Saat ini, merancang program AI untuk proses kompleks seperti layanan kesehatan sangat menantang.
Kshitij Jadhav, associate professor di Koita Centre for Digital Health (IIT Mumbai), sedang mengembangkan program AI untuk membantu orang berhenti merokok.
Ia menjelaskan bahwa orang di tahap berbeda membutuhkan saran berbeda, dan biasanya butuh tenaga profesional terlatih untuk menilai.

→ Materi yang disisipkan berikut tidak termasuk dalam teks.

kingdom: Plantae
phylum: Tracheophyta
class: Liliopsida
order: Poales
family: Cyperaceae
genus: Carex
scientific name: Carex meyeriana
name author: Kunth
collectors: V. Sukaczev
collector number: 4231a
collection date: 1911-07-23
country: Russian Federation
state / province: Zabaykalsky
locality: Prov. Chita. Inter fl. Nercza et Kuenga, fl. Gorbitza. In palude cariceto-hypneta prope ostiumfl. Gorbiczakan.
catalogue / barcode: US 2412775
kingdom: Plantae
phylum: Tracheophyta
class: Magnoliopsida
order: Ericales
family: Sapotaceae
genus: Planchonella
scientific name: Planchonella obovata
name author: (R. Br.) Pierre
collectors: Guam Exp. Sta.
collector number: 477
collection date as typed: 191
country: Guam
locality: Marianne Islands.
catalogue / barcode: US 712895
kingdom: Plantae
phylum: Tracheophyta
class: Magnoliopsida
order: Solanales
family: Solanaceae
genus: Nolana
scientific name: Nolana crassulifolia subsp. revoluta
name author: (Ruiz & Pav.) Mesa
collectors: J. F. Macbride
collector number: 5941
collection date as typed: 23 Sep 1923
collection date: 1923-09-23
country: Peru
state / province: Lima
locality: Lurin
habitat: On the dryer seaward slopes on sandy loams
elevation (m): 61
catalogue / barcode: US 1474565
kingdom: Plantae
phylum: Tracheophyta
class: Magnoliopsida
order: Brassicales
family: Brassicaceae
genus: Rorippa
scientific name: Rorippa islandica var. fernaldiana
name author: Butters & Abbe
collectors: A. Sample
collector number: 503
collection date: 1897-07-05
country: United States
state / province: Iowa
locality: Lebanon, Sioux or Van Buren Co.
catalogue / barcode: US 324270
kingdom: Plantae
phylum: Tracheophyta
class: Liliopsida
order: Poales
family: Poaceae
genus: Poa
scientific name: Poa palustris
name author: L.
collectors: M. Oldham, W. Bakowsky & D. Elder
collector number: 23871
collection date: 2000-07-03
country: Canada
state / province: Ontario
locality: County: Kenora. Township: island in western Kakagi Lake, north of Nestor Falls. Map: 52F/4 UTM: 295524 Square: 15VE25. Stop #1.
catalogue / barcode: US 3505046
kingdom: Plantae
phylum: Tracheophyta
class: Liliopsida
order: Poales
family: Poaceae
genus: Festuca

Tapi jumlah praktisi yang bisa membantu—apalagi dalam banyak bahasa—terbatas. Karena itu, Prof. Jadhav berharap model AI-nya dapat menjembatani kesenjangan ini.
AI ini "akan mengidentifikasi jenis percakapan yang dibutuhkan, lalu merangkai pertanyaan, menunjukkan empati, dan emosi," ujarnya.
Dan semuanya, mudah-mudahan, bisa dilakukan dalam 22 bahasa. Eksperimen awal sedang berjalan dalam bahasa Inggris dan Hindi.
"Ini akan sangat disesuaikan, bukan sekadar produk jadi," katanya.
Kembali ke jalanan Mumbai, Vineet Sawant telah meningkatkan jumlah paket yang diantarnya dari 10 menjadi sekitar 30 per hari—berkat fitur terjemahan di aplikasi.
Ia yakin ini akan membantu banyak orang seperti dirinya.
"Ini membuat kami merasa diterima. Tidak semua orang paham bahasa Inggris. Ketika aplikasi menggunakan bahasa kami, kami lebih percaya diri dan bekerja lebih baik."